Paris was one of the earliest destinations the Monkey visited (on a few occasions in 1995 and 1996). In those days, le Singe still demonstrated a bit of naïveté in front of the camera, and he was only beginning to work out his photographic vision. So behold, these early forays into Monkey travel.
It had to happen, didn’t it? The Monkey in front of the Paris’ most recognizable landmark, the Eiffel Tower. The iron tower is also the world’s most popular paid tourist attraction, visited by some 6 million people every year! Constructed from 1887 to 1889, at 300.5 meters it was the world’s tallest structure until 1930, when New York City’s Chrysler Building edged it out. This is an early Monkey shot, from 1995.

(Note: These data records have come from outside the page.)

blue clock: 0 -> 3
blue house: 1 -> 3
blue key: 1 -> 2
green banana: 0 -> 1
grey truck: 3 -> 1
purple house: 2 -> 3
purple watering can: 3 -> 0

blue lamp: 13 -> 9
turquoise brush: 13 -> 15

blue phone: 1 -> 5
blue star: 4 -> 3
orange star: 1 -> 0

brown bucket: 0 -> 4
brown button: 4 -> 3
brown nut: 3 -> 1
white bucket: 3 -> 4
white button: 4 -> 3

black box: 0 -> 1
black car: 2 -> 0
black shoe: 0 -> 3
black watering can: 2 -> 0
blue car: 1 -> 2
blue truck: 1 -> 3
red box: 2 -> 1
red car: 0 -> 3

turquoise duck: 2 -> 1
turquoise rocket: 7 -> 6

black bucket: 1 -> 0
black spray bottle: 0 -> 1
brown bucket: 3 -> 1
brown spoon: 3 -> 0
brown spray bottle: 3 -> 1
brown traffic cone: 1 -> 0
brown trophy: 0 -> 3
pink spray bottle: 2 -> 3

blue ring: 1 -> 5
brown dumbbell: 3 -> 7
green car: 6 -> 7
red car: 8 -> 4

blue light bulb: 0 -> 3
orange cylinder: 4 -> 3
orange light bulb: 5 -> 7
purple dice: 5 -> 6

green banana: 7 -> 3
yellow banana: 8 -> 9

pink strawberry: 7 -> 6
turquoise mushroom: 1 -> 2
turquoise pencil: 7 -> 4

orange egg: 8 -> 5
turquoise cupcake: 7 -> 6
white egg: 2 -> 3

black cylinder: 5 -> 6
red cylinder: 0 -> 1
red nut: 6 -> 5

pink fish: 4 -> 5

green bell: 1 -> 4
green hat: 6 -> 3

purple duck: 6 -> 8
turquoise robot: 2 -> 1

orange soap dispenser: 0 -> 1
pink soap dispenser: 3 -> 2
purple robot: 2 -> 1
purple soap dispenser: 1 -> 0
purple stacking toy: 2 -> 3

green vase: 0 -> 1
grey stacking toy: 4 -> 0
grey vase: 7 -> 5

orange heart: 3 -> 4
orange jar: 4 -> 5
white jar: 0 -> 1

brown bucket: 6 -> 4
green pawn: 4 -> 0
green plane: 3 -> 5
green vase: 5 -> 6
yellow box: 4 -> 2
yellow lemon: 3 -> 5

The Monkey rests a moment by the River Seine, with the Cathedral of Notre Dame behind him. Construction of the cathedral began in 1163 and by 1330 the works were finished. Since 1991 restoration has been ongoing. This is a shot from the Monkey’s 1996 visit.
The Monkey pays a visit to one of the world’s most renowned art museums, the Louvre in Paris. Begun as a fortress in the 12th Century, in 1528 King François I opted to destroy the fort and start work on a palace on the site. The Louvre served as a royal palace until 1678, when Louis XIV transferred the throne to Versailles. After the revolution, the Louvre was converted to a museum. The controversial Pyramid, one of President Mitterand’s “grands projets,” was designed by a Chinese-American architect, Ieoh Ming Pei, and work began on it in 1985. The Monkey sees the Pyramids, which serve as the new entrances to the museum, as an example of the French willingness to clash the old with the new in architecture. Exciting indeed.
The Monkey stops for a photo in front of the Basilique du Sacre Coeur. The Basilica was built to commemorate the French losses in the Franco-Prussian War of 1870. Construction began in 1875, but wasn’t completed until 1914, when another Franco-Prussian War unfortunately began (otherwise known as the Great War, or World War I). Sitting atop a hill in Montmartre, the Sacred Heart Basilica commands one of Paris’ greatest views.
More architectural fun. Next to the Centre Pompidou—one of the Monkey’s favorite buildings— le Singe encountered this crazy melange of styles.
Niki de Saint Phalle and Jean Tinguely’s Stravinsky fountains, inspired by some of the composer’s works, clash ostentatiously with the gothic Church of Saint-Merry. The Monkey thinks you might recognize these fountains from the credits of the popular French language instructional TV series French in Action, featuring the gorgeous Mireille (at right).
The Monkey by another of Paris’ famed landmarks, the Arc de Triomphe. Napoleon proposed the idea in 1806 to commemorate revolutionary and imperial war dead, and by 1836 the 50 meter tall arch was completed. Beneath its vault is the Tomb of the Unknown Soldier, and as such it serves as a focal point for memorializing French war dead. The Arc sits in a star-shaped intersection, L’Etoile, at the opposite end of the Champs Elysées from the Place de la Concorde. This is a (not very good) shot from the Monkey’s 1995 trip to Paris.
In 1990, a modern cousin of the Arc de Triomphe was born. Another of Mitterand’s “grand projets”, the Grand Arche de la Défense is 106 meters high and houses government offices. It is the centerpiece of the La Défense area, a few kilometers from central Paris, where modern glazed architecture dominates. The Grand Arche aligns perfectly with the Arc de Triomphe, the Champs Elysées, and the Place de la Concorde, realizing the goal of a monumental ceremonial passageway through the heart of Paris. Le Singe stopped by in 1995.